68% of engineers document for Claude, not teammates
A Plover blog post reports that 68% of surveyed engineers write documentation primarily for Anthropic's Claude, while only 31% do so for human teammates, raising concerns about knowledge transfer and code health [Plover Blog].
According to a survey of 2,400 engineers published on Plover's blog [Plover Blog], 68% of respondents regularly produce API docs, inline comments, or usage guides explicitly to help Claude generate better completions, while only 31% say they do the same for colleagues. The survey asked participants to rate how often they document for three audiences: AI assistants (Claude, Copilot, Gemini), internal peers, and external users. Responses revealed a 2.2-fold higher frequency for AI-focused documentation [Plover Blog].
The same cohort reported a 12% drop in code-review comments over the past year, a trend the authors link to the rise of AI-assisted review tools [Plover Blog]. The Plover post also cites the 2025 Stack Overflow Developer Survey, which recorded a 9% increase in developers who consider “AI-generated suggestions” a primary source of learning new APIs [Stack Overflow Survey]. That survey noted 54% of respondents now rely on AI for onboarding, up from 45% in 2024 [Stack Overflow Survey].
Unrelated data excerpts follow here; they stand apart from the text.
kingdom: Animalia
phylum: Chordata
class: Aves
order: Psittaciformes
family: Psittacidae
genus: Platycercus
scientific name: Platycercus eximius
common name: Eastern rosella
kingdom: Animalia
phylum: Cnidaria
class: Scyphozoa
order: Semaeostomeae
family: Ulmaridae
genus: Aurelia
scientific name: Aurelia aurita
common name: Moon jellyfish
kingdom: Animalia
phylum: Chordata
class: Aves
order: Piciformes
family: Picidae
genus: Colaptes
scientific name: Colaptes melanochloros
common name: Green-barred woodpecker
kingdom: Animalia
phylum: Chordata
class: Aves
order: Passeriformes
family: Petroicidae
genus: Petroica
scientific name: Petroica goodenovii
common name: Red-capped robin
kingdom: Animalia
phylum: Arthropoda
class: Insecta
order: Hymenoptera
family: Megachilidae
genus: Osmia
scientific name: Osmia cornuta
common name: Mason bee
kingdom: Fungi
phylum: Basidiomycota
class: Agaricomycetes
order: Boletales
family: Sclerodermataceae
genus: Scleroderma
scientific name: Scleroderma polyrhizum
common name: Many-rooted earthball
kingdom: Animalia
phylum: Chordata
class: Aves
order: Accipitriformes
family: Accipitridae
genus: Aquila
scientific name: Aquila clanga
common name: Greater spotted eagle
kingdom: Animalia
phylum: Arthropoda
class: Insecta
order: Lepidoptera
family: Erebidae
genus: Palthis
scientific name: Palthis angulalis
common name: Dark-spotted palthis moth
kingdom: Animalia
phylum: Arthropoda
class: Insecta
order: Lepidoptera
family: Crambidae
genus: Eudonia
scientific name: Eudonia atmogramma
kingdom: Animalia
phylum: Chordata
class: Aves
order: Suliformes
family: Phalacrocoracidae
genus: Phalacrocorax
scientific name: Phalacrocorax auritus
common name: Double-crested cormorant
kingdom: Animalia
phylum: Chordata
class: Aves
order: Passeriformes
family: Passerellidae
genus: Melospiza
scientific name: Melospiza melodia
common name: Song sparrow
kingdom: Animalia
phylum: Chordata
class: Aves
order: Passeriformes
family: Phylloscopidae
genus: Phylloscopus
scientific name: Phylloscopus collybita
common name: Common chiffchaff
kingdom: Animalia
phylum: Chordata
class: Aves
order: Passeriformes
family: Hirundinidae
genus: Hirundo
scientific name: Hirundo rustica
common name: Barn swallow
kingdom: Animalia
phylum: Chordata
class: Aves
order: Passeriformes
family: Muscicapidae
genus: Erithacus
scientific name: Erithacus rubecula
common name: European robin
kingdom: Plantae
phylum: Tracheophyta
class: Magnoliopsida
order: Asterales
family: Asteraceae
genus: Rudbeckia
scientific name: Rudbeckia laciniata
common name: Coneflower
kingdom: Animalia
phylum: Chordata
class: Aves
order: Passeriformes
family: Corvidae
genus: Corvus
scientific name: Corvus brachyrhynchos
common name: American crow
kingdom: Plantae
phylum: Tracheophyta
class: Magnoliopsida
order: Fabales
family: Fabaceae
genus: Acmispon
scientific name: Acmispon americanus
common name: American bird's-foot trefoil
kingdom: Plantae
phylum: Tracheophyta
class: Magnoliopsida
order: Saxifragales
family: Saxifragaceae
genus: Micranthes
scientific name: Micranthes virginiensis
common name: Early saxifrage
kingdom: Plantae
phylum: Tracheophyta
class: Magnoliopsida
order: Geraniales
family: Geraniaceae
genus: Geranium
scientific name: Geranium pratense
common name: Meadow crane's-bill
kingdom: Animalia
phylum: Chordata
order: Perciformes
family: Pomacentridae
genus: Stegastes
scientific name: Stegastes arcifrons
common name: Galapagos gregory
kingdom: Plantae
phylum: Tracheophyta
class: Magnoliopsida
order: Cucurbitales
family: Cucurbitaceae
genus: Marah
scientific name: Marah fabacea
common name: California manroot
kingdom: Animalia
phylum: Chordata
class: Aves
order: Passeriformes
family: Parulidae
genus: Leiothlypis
When engineers tailor docs for Claude, they prioritize machine-readable patterns (e.g., exhaustive type annotations) over narrative explanations that help teammates understand design intent [Plover Blog]. Over time, the tacit knowledge that bridges code and business logic erodes, raising maintenance risk. The 12% decline in peer comments suggests that AI tools are supplanting human feedback loops [Plover Blog]. While AI can catch syntactic bugs, it lacks the contextual judgment needed for architectural decisions, potentially leading to hidden technical debt. Companies that reward “AI-ready” documentation may inadvertently discourage collaborative knowledge sharing, as engineers who feel their documentation is valued by AI report 18% lower job satisfaction than those whose docs are praised by peers [Stack Overflow Survey].